Глава 2. «Кость от костей их». Отмена пыток
В 1762 году, в том же году, когда Руссо ввел термин «права человека», на юге Франции, в Тулузе, суд признал шестидесятичетырехлетнего французского протестанта по имени Жан Калас виновным в убийстве собственного сына, совершенном, чтобы не дать тому перейти в католическую веру. Судьи приговорили Жана к смерти через колесование. Перед казнью Калас подвергся санкционированной судом пытке, известной как «предварительный допрос», с целью заставить уже осужденного назвать сообщников. Крепко привязав запястья к расположенной за спиной перекладине, Каласа растягивали с помощью лебедки, которая поднимала его руки вверх в то время, как железный груз тянул ноги вниз (ил. 3). Когда Калас после двух подходов отказался сообщить имена, его привязали к скамье и влили несколько кувшинов воды в глотку, которую держали открытой с помощью двух маленьких палочек (ил. 4). На повторное требование назвать имена, он якобы ответил: «Там, где нет преступления, не может быть и сообщников».
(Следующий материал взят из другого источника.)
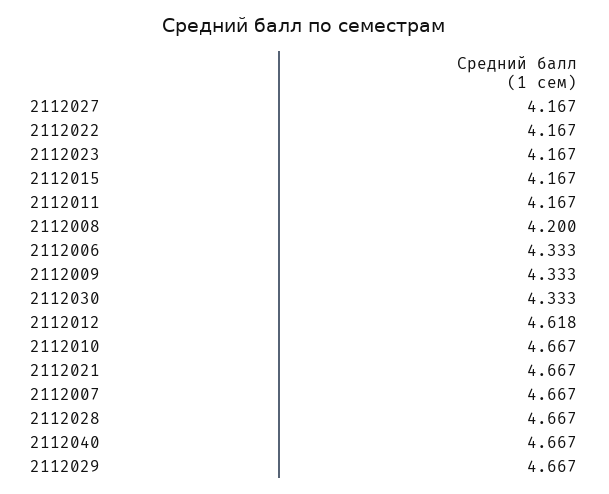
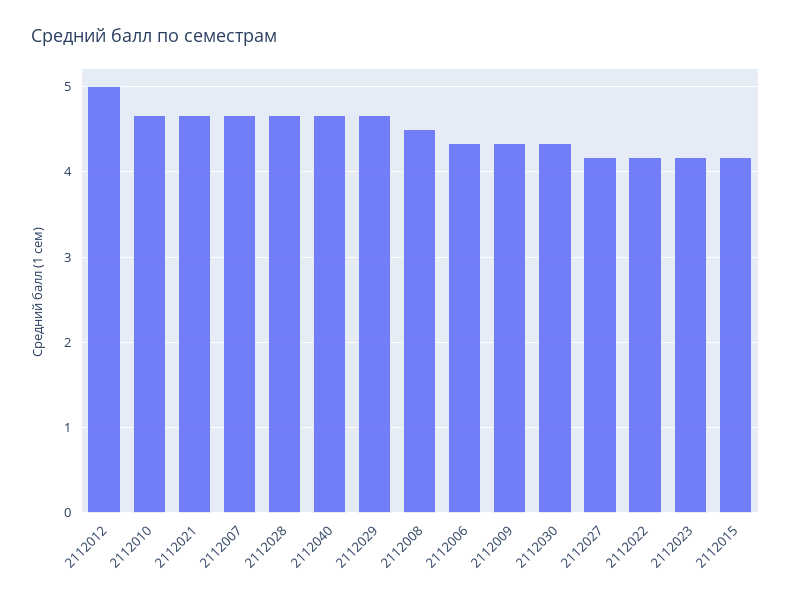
2112011: 4.167 -> none
2112008: 4.2 -> 4.5
2112012: 4.618 -> 5

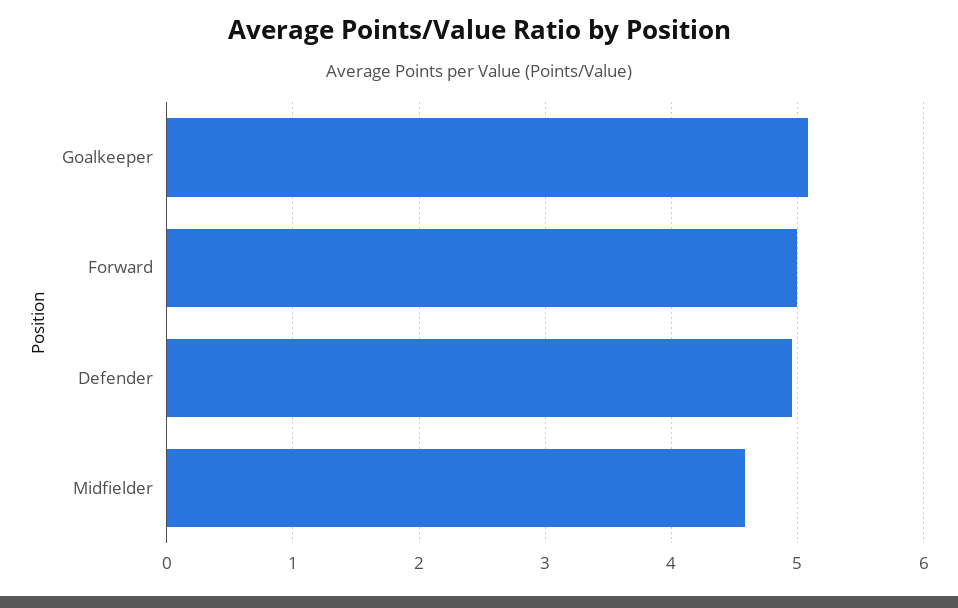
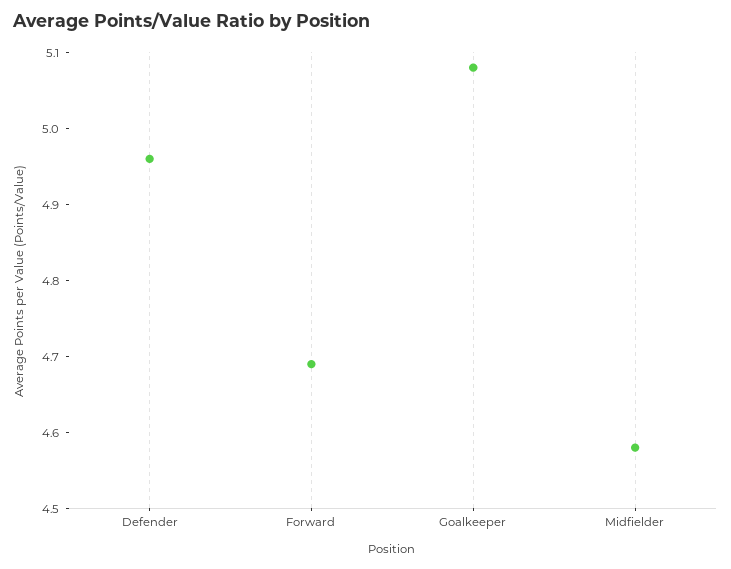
Forward: 5 -> 4.7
Смерть наступила не быстро, как, собственно, и предполагалось. Колесование, к которому обычно приговаривали обвиненных в убийстве или разбойном нападении на больших дорогах, происходило в два этапа. Сначала палач привязывал приговоренного к кресту и по очереди ломал кости запястий, голени, бедер и рук, нанося по каждой части конечности два резких удара. Затем помощник палача, находившийся под эшафотом, с помощью лебедки, прикрепленной к веревке с петлей, повязанной вокруг шеи осужденного, переламывал шейные позвонки, сильно потянув за веревку. В это время палач железным прутом три раза с силой ударял по животу. Потом он снимал раздробленное тело и, выгибая назад конечности, так чтобы пятки соприкасались с затылком, прикреплял его сверху на колесо повозки, горизонтально установленное на десятифутовом столбе. В таком положении осужденный оставался еще долгое время после казни в завершение «самого жуткого зрелища». По тайному поручению суда Каласа пощадили – палач задушил его после двух часов мучений, до того как привязать тело к колесу. Калас умер, настаивая на своей невиновности[70].